— EXERCISE BRIEF —
From the appeal judgment below, retype the portion that begins with the words containing "Faced with the" and ends with "on several grounds.".

══ GIVEN PASSAGE ══

When put on his defence, the appellant gave sworn testimony. He stated that he lived at Ndalani in Kione area of Migwani district. That he was pleading for leniency. That he did not assault anybody. That on the material day he was at home and merely heard that he had assaulted PW1 and PW2.

Faced with the above evidence the learned magistrate found that the prosecution did not prove beyond reasonable doubt that the appellant had committed count 1 because a P3 form was issued to Kimanzi Nguli and not Samuel Mulei Ngola the alleged complainant. The learned magistrate however found that the prosecution had proved its case against the appellant on count 2. The court thus convicted the appellant and sentenced him. There from arose the present appeal.

This is a first appeal. As a first appellate court I am duty bound to reevaluate all the evidence on record and come to my own conclusions and inferences. I have to be mindful of the fact that I did not have the opportunity of seeing the witnesses testify to determine their demeanor. See the case of Okeno Vs. Republic [1972] EA 32.

I have re-evaluated the evidence on record. The appellant has appeared to this court on several grounds.

With regard to the ground of an existing grudge, I find that to be an afterthought. The appellant did not state in his defence that there was any existing grudge. He merely stated that he did not commit the offence. He also did not cross examine any of the prosecution witnesses on an existing grudge. He however cross examined PW2 who stated that the appellant assaulted him because of a claim that he had fixed his brother. From the evidence on record it is apparent to me that it was the appellant who was retaliating rather than the prosecution witnesses trying to implicate him because of an existing grudge. I dismiss that ground.

═══
══ RECORD SET ══

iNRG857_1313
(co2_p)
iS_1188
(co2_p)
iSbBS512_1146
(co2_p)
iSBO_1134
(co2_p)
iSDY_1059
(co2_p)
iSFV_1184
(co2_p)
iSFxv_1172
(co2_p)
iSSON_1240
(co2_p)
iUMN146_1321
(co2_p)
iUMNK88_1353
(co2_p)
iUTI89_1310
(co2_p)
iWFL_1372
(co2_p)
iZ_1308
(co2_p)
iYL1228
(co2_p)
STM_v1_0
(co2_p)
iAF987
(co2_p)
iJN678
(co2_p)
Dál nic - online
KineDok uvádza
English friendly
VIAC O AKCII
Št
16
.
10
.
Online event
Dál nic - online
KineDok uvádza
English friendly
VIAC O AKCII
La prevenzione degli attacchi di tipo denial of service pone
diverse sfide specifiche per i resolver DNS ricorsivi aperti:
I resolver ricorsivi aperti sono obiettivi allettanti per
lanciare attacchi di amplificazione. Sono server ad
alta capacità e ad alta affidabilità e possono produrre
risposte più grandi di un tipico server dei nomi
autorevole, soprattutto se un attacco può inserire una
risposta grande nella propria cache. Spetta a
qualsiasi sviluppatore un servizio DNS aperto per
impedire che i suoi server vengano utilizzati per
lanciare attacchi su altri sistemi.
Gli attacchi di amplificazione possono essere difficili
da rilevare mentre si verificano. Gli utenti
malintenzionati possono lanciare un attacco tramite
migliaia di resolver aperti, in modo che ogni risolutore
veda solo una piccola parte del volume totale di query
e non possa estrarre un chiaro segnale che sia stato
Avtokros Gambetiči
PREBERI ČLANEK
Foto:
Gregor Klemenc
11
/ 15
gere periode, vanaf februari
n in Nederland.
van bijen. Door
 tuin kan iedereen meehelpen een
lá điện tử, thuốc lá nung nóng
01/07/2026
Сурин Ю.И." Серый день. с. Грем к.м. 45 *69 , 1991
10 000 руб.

═══

— TASK SOLUTION —
Faced with the above evidence the learned magistrate found that the prosecution did not prove beyond reasonable doubt that the appellant had committed count 1 because a P3 form was issued to Kimanzi Nguli and not Samuel Mulei Ngola the alleged complainant. The learned magistrate however found that the prosecution had proved its case against the appellant on count 2. The court thus convicted the appellant and sentenced him. There from arose the present appeal.

This is a first appeal. As a first appellate court I am duty bound to reevaluate all the evidence on record and come to my own conclusions and inferences. I have to be mindful of the fact that I did not have the opportunity of seeing the witnesses testify to determine their demeanor. See the case of Okeno Vs. Republic [1972] EA 32.

I have re-evaluated the evidence on record. The appellant has appeared to this court on several grounds.